LiteLLM / claude-code-proxy in front, no router change. Fast to stand up and good for Phase 0, but the Claude path still double-translates (Anthropic→OpenAI at the proxy, OpenAI→Anthropic in the Claude backend). Acceptable as a spike, not as the product.
Anthropic ingress as a permanent self-contained mini-pipeline. Avoids the core refactor but duplicates orchestration (auth, classify, decide, audit, streaming plumbing) across two ingresses.
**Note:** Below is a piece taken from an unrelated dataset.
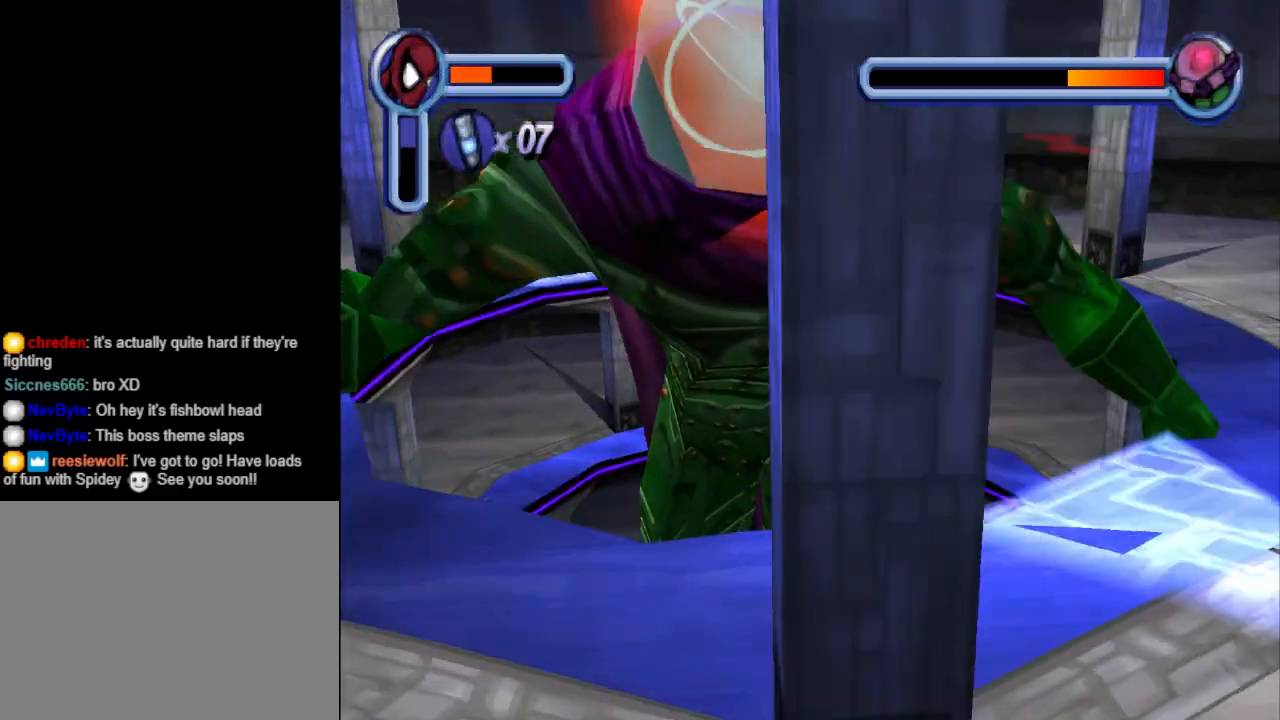
{"buttons": ["DPAD_RIGHT"], "events": []}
Fine for Phase 1; the canonical-IR refactor (Phase 2) removes the duplication.

Open questions

Whole-payload classification: union vs. max-over-chunks vs. sliding window — and the latency/cost budget for classifying large agent payloads on every request.
count_tokens: which tokenizer do we count with, and how close does it need to be to Claude's for Claude Code's context management to behave?
Do we expose model aliases (opus, sonnet) and map them to router-auto / forced backends, or only router-auto?
Streaming: do we need true incremental tool-argument streaming on the Claude path, or is the current "tool_calls in one delta at end-of-turn" acceptable for Claude Code?

Testing

Unit: the new translate functions (request + response + streaming), with tool calling, mirroring tests/test_translate.py.
Unit: whole-payload classifier extraction (proprietary content in tool results / system → routes to ScalarLM).
Unit: count_tokens never performs network I/O.
Integration: a recorded Claude Code session replayed against the ingress (both backends), asserting Anthropic-shaped responses and that no novel content egresses to Anthropic.